The generated datasets are unsurprisingly vast.
Such a level of resolution is considered irresolvable.
Web browser-implemented techniques permit graphical representation and interaction with charts, but such current techniques take an unacceptably long time to process large datasets to render the graphs.
More specifically, current Flash Based Solutions (FBS) allow users to visualise their data, albeit in a rather restricted way in that FBS employs selectively reduced datasets that give only an illusion of interacting with the larger dataset (whereas in effect they average the data and thus compromise resolution).
Further, FBS data is subset based, with each data subset being non-
recovery in the sense that, once a particular sample has been downloaded, it is not possible to toggle / select either to another adjacent frame or to another dataset without having to select and load a new sample realised by a computationally different data subset.
And, having loaded any dataset, it is not possible to return to the previous
zoom level because the graphic representation and the subset data for that previous
zoom level has been deleted / wiped from the local computing platform.
Similarly, with a graphical representations rendered on a uniquely selected subset of data, it is not possible to pan left or right to explore and easily identify further and extended temporal trends in the data.
It is therefore difficult for a user to select the “
viewport” (i.e. the fixed size
reference frame, window or area) to ensure that they have both sufficient resolution and a sufficient window of time in which to perceive and / or identify one or more relevant trends.

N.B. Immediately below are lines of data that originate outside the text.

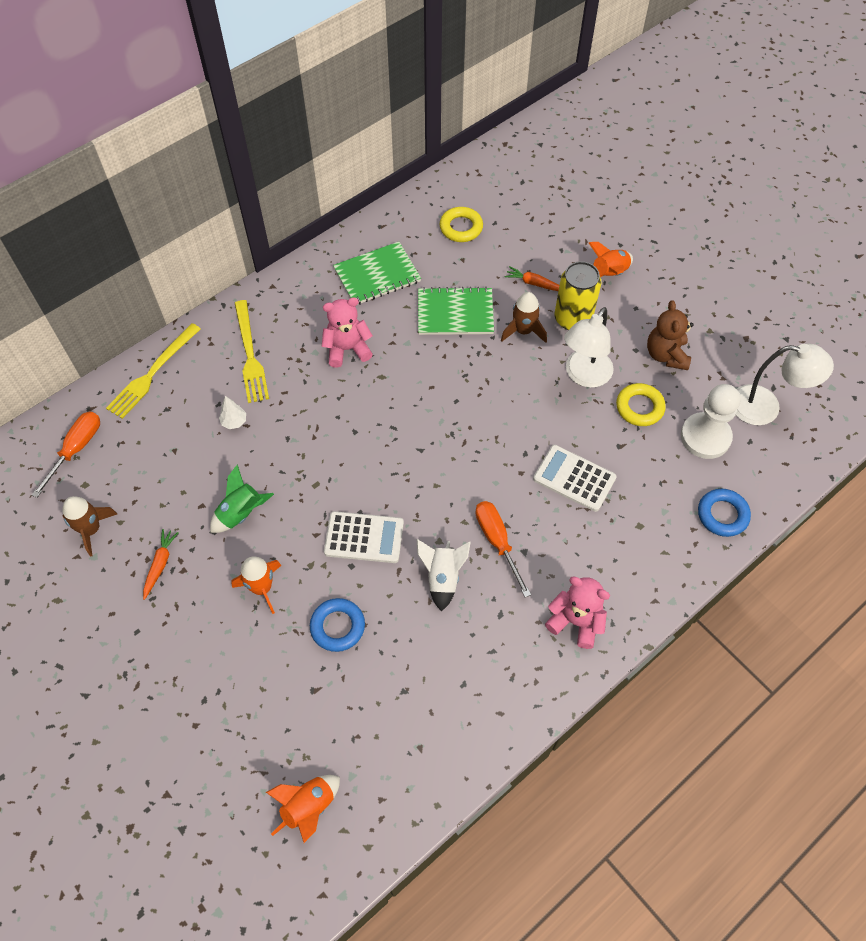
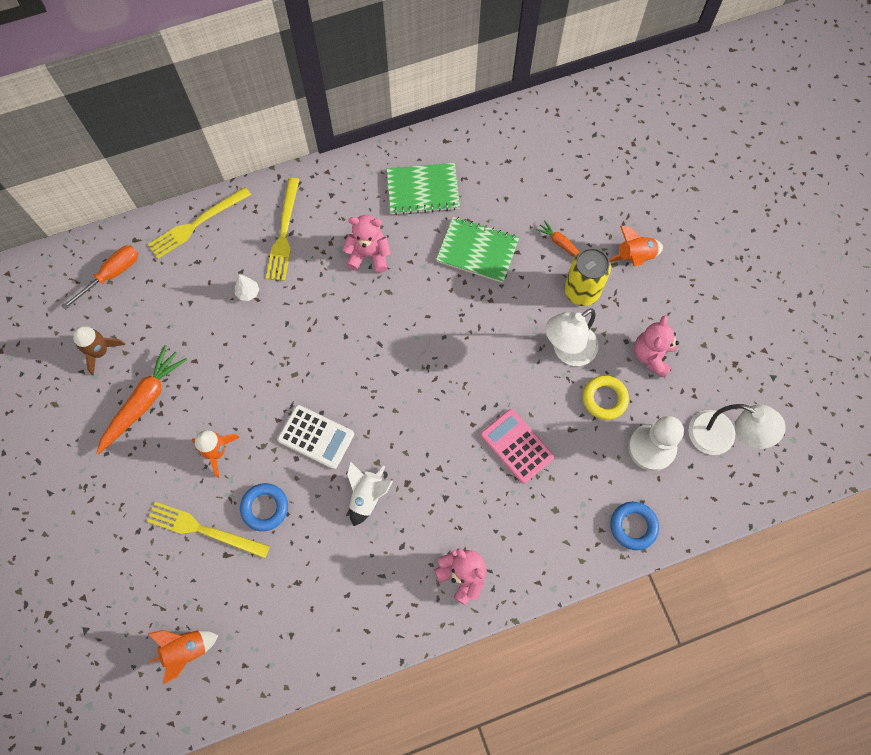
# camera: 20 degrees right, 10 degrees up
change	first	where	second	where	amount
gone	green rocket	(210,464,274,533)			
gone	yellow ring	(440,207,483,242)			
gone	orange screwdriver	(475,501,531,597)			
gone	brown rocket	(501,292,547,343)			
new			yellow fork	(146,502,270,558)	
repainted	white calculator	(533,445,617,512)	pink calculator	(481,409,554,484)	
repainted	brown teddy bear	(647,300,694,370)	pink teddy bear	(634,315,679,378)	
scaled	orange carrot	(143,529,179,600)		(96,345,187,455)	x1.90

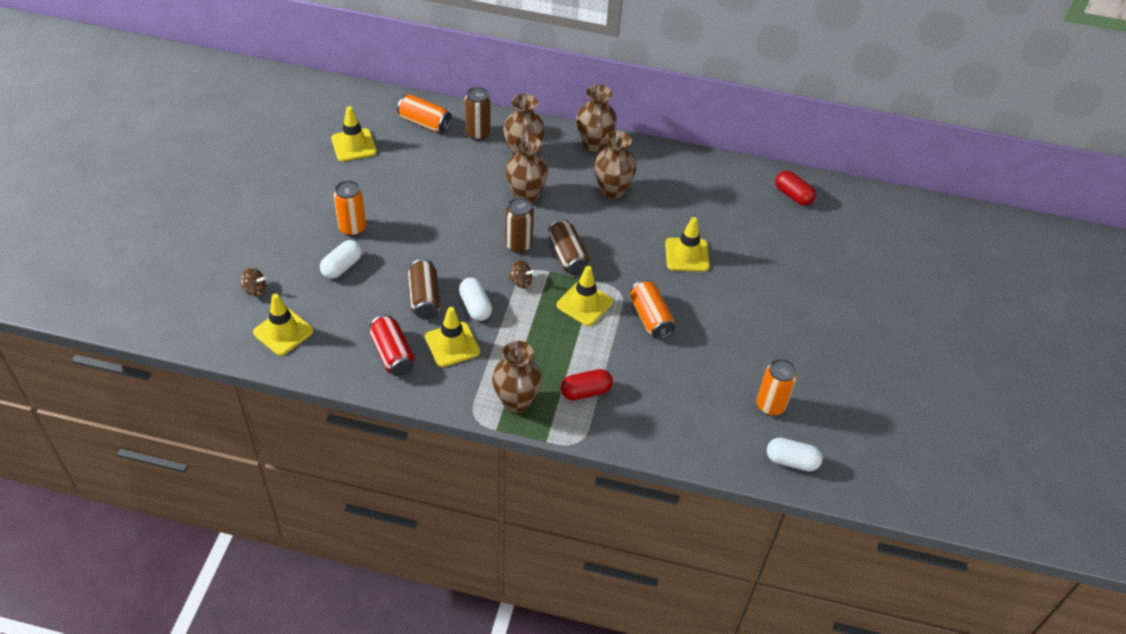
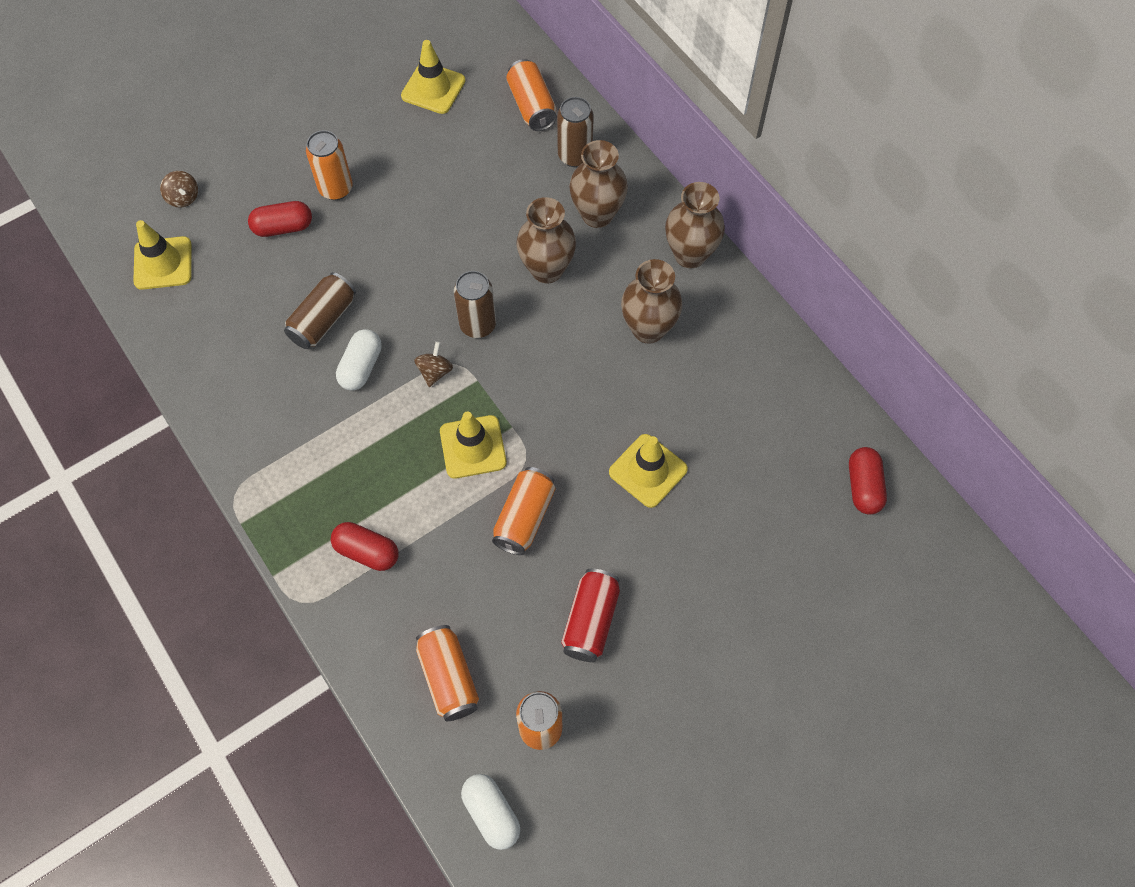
# camera: 45 degrees right, 15 degrees up
change	first	where	second	where	amount
gone	yellow traffic cone	(425,307,480,367)			
gone	brown vase	(492,341,542,413)			
gone	brown can	(548,219,590,275)			
new			orange can	(416,625,479,721)	
shifted	red can	(370,315,415,376)		(561,569,620,662)	
repainted	white capsule	(320,240,362,279)	red capsule	(248,201,312,237)	
rotated	brown spinning top	(508,260,536,289)		(414,341,453,387)	135 degrees counterclockwise

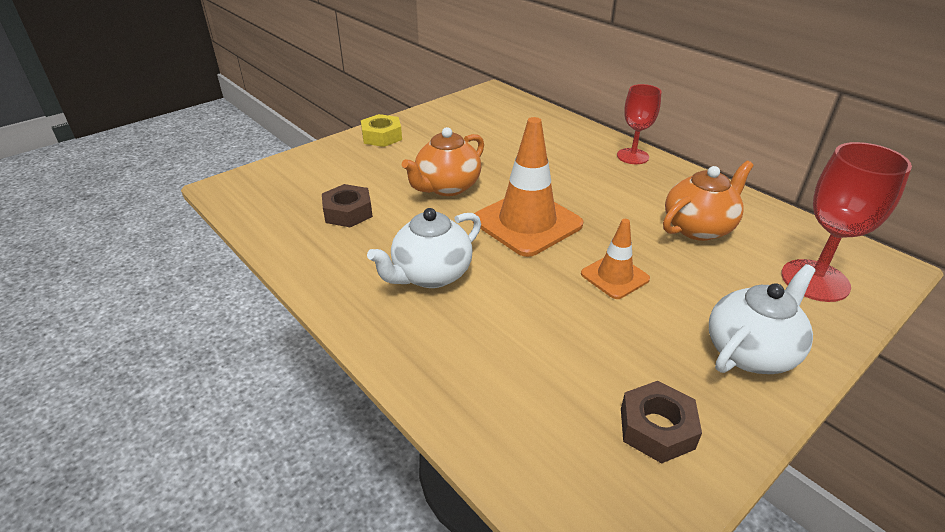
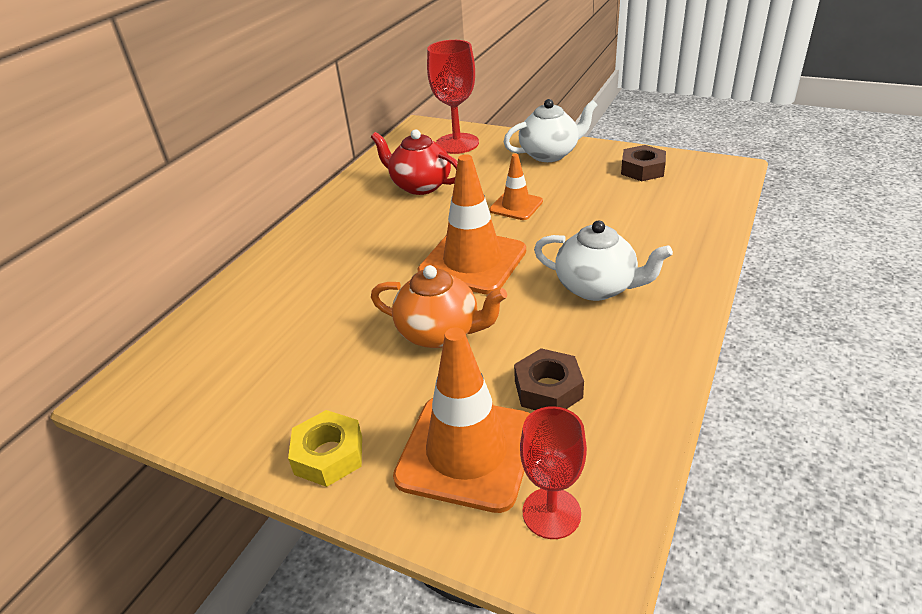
# camera: 110 degrees left, 0 degrees up
change	first	where	second	where	amount
new			orange traffic cone	(393,327,530,513)	
shifted	red goblet	(617,84,661,164)		(520,406,587,539)	
repainted	orange teapot	(663,161,754,241)	red teapot	(371,129,458,195)	
rotated	white teapot	(709,264,816,374)		(504,99,597,162)	135 degrees clockwise

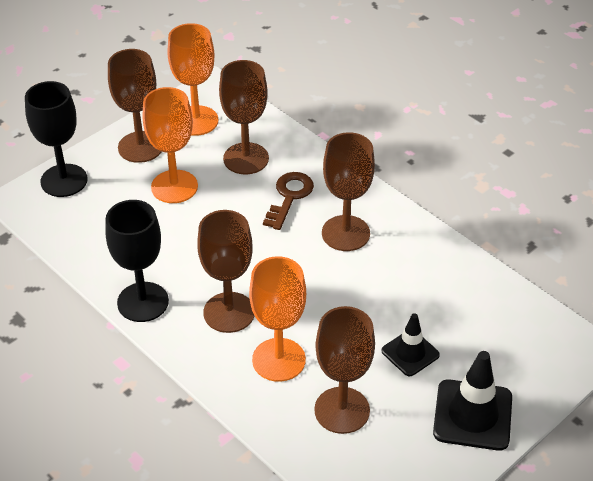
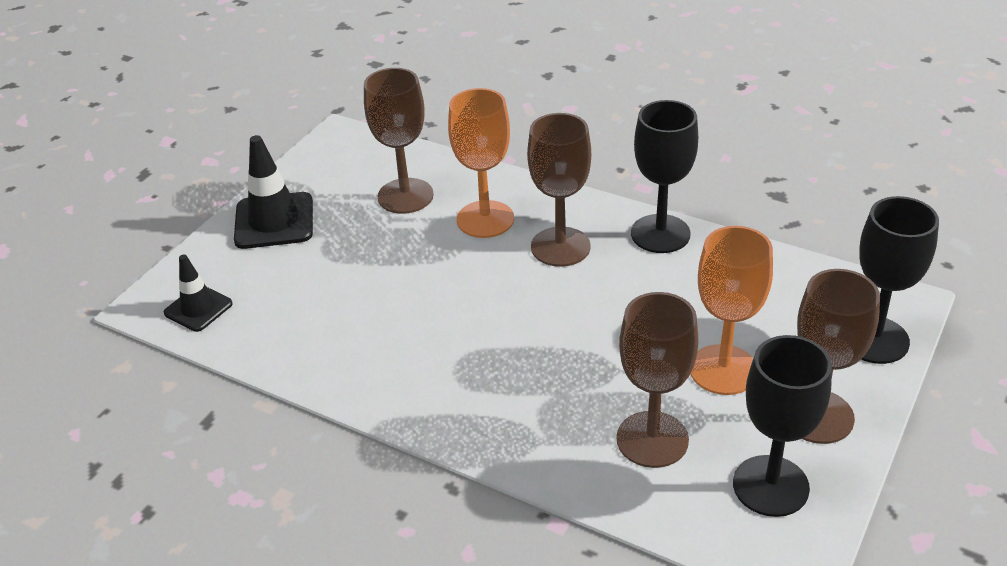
# camera: 165 degrees right, 5 degrees down
change	first	where	second	where	amount
gone	brown key	(263,172,314,230)			
gone	brown goblet	(322,132,375,251)			
shifted	black traffic cone	(381,313,440,376)		(164,255,233,332)	
repainted	orange goblet	(167,23,218,136)	black goblet	(733,335,832,517)	

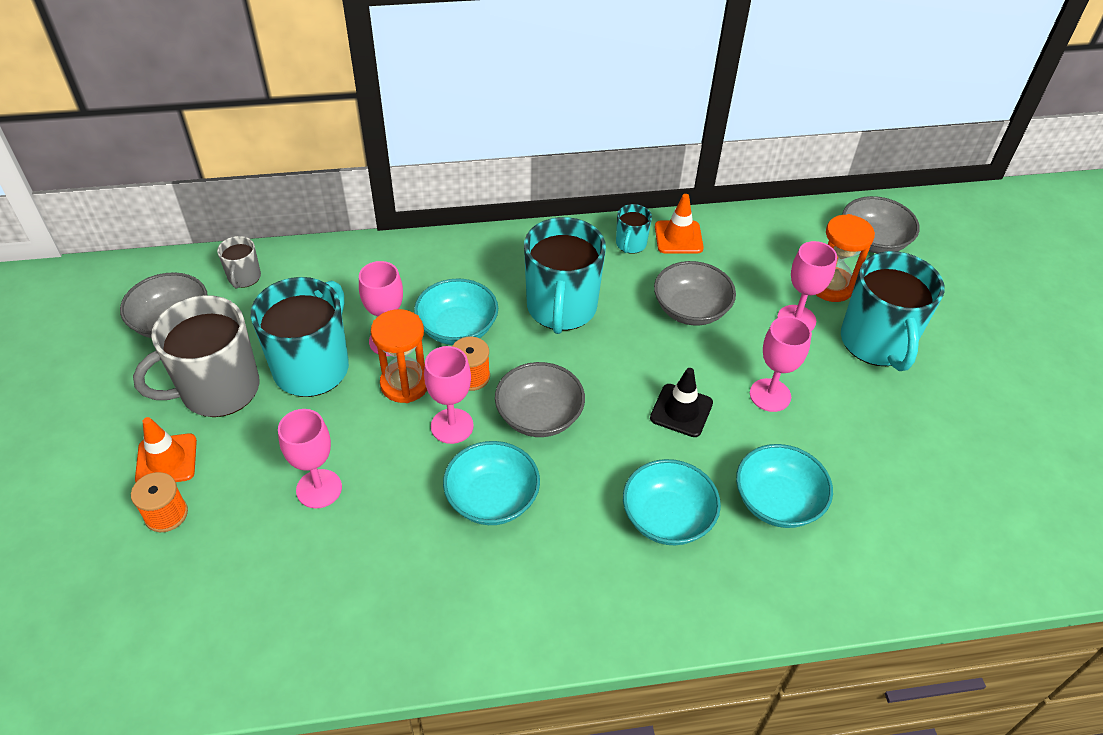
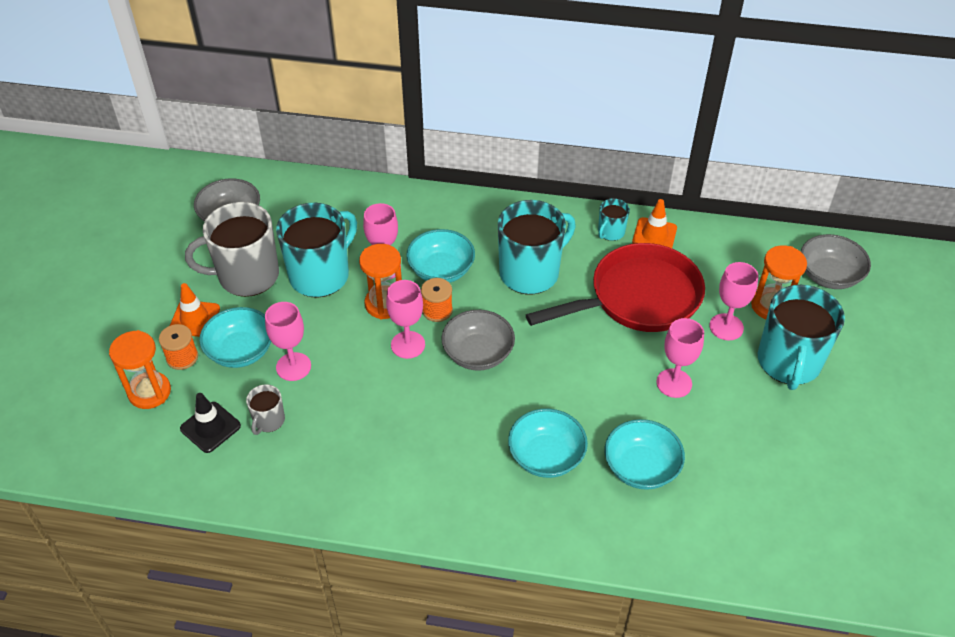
# camera: 20 degrees right, 0 degrees up
change	first	where	second	where	amount
new			orange hourglass	(109,330,171,409)	
shifted	grey mug	(217,236,261,289)		(246,384,285,435)	
shifted	turquoise bowl	(443,441,540,525)		(199,307,271,368)	
shifted	black traffic cone	(650,368,713,437)		(180,393,241,453)	
swapped	grey bowl	(654,261,736,326)	red pan	(526,243,705,332)	
rotated	turquoise mug	(524,217,606,334)		(498,200,576,294)	150 degrees counterclockwise

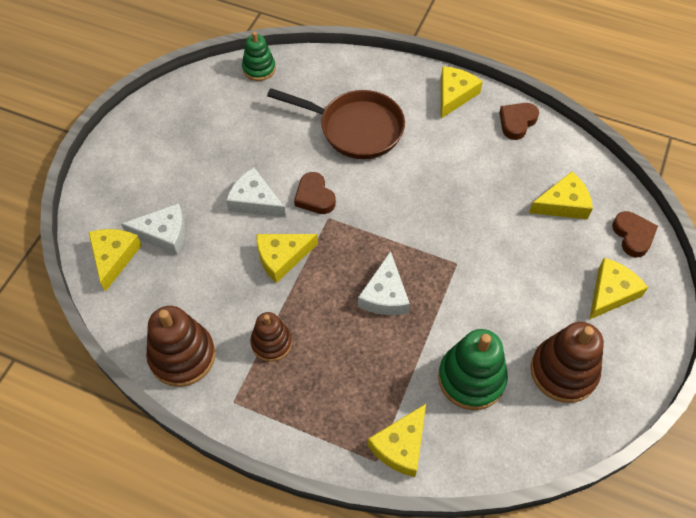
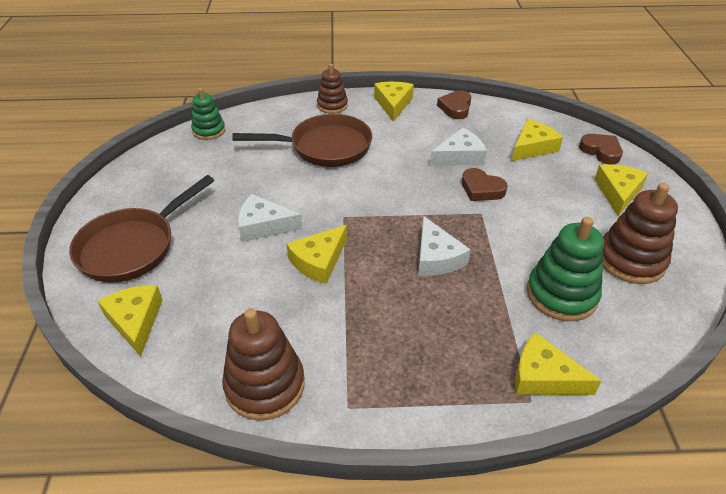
# camera: 25 degrees left, 15 degrees down
change	first	where	second	where	amount
new			brown pan	(69,175,214,283)	
shifted	white cheese	(121,203,185,255)		(430,128,487,166)	
shifted	brown stacking toy	(250,312,292,362)		(317,64,348,114)	
shifted	brown heart	(294,172,336,214)		(462,168,507,201)	
rotated	yellow cheese	(368,404,426,477)		(515,332,601,395)	105 degrees clockwise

Delays of several seconds in the rendering of the graphs are therefore not untypical, with the
delay suggesting to the user that the local computer's processor has locked-up; this may inappropriately encourage the user to enter additional keystrokes or mouse movement.
And such additional keystroke entry or mouse movement is undesirable since it draws additional
processing resources and it may affect cursor position which may, in turn, cause an inadvertent selection of a new window parameter and the associated download of another data subset.
Consequently FBS-based systems are unable to fully harness the capabilities of high performance client computers for processing larger datasets.
The generation and display of these pop-ups actually inhibits responsiveness of the
computer mouse and thus diminishes selectivity and external control for the user.
Unfortunately, using an FBS with irregularly spaced data leads to a very misleading representation of the dataset because FBS processes are programmed to assume that data will always be linearly spaced, i.e. without irregular time entries that occur, for example, when the nominal sampling rate changes from once per minute to, say, once per second.
FBS excludes the appropriate handling of non-linear interval sampling because the additional processing overhead required to interpret, scale and display such non-linear data would result in unacceptably long rendering times.
FBS is therefore deficient in that it is unable to deal with real-life situations where: i) an alarm (in an
telemetry measurement system) could cause a time offset to occur, say, twenty seconds into a five minute cycle; and ii) a change in data
logging granularity is triggered by an alarm events that causes data (for a variety of selected parameters) to be logged every second (or at least higher
granularity) relative to normal data
logging regimes.
Combining alarm-related data with normally logged data also leads to a large dataset with irregular intervals and the potential for the aforementioned
skew in visual representation.
In fact, empirical evidence shows that FBS slows down unacceptably when
parsing large datasets with
time information.
For example, even calculating “zero” data requires processing consideration within an FBS environment, with this slowing down graph rendering and graph responsiveness.
Further, in viewing an FBS-generated graph covering a six-month window of time and a nominal thirty minute sampling rate, data might well be averaged to a one-week window of resolution which provides no meaningful
trend analysis.
In fact, using an FBS solution means that it is not possible to resolve
individual data points without selecting a detailed level, and then this more detailed level provides no overall trend-context and further requires explicit recalculation of all relevant data points.
FBS application charting modules (such as employed at http: / / www.xe.com / ucc / ) become both increasingly unwieldy and difficult to process and render as the dataset increases in size and the responsiveness of the output (and particularly the generation of charts or graphs) is reduced.
Existing FBS charting module application therefore have a
user interface that is considered highly granular and non-intuitive in that data precise data points are not easily resolvable within a
viewport of the conventional display unit and delays inherently arise from a disjointed processing and presentation of subsets of data points.
Consequently, FBS-based representation is from the outset compromised in telemetry or remote monitoring systems where logged data contains large quantities of time-based information.